La documentation sur l'art médiatique ne doit pas être une simple illustration, mais plutôt une interprétation, une attitude. Afin de traduire cette attitude, la documentation doit adopter une structure semblable à celle de son sujet. Le défi que représente la documentation d'une œuvre structurée en réseau et composée d'hyperliens, de nature non linéaire, réside dans la mise au point d'une cartographie ou interface permettant d'explorer l'œuvre plutôt que de tenter de saisir l'œuvre ou de la contenir.
La nouvelle nature de l'archive
À l'examen de la question de la documentation, il importe de considérer la nouvelle nature de l'archive. Dans
The Art of Archiving, Geoffrey Batchen écrit :
L'archive n'est plus affaire d'entreposage et de conservation d'objets distincts (fichiers, ouvrages, œuvres d'art, etc.) dans des lieux particuliers (bibliothèques, musées, etc.).
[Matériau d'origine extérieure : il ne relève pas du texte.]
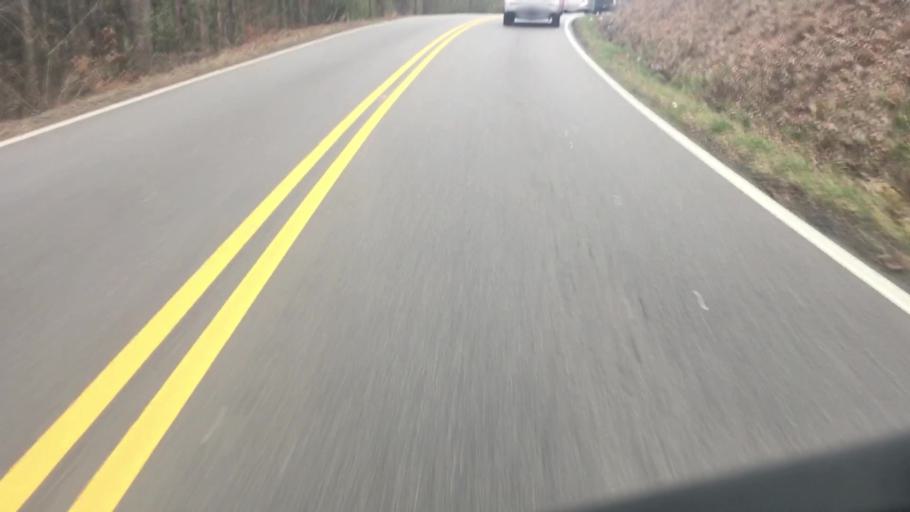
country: US
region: Alabama
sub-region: Jefferson County
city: Cahaba Heights
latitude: 33.4604
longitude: -86.7590
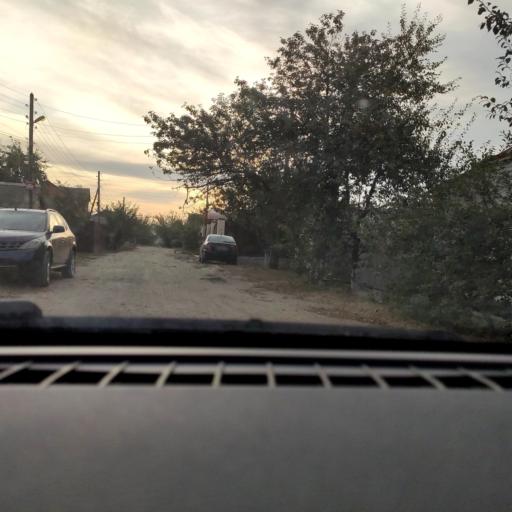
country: RU
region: Voronezj
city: Voronezh
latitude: 51.6665
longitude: 39.2885
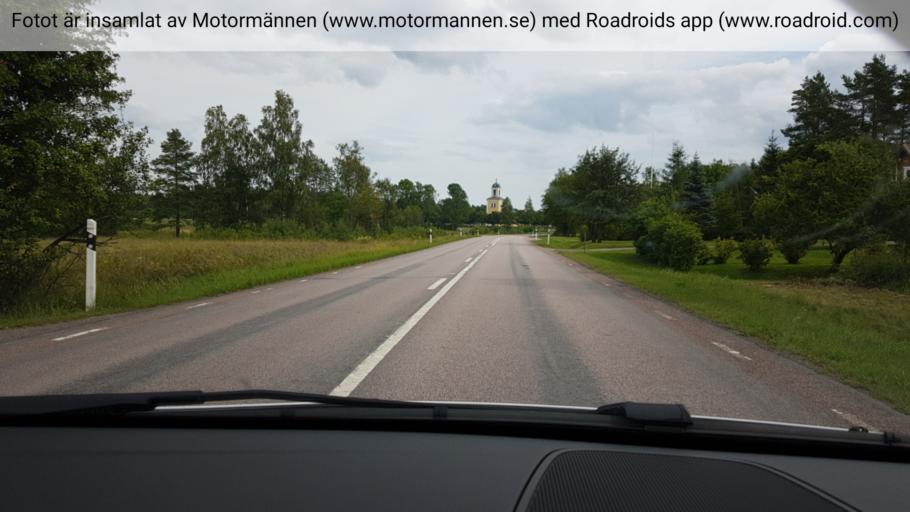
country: SE
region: Uppsala
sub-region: Osthammars Kommun
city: OEsthammar
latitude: 60.2423
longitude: 18.3348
De nos jours, l'archive est aussi un flot continu de données, sans géographie ni contenant, transmis sans interruption et, par conséquent, sans restriction temporelle (à savoir, toujours disponible, ici et maintenant). (5)
Le Web nous force à repenser le sens des termes
préserver et
archiver. Lorsque tout devient une archive, lorsqu'une imposante somme d'information n'est qu'à un clic de souris, la signification du terme
archive passe de l'accumulation et du stockage de l'information à la navigation, au déplacement entre différents liens, au mappage et au repérage de l'information pertinente. D'une certaine manière, tout comme la fameuse tablette magique de Freud, le
Wunderblock, l'écran de l'ordinateur connecté a Internet a virtuellement la possibilité d'afficher tout le contenu du Web, mais une seule page à la fois.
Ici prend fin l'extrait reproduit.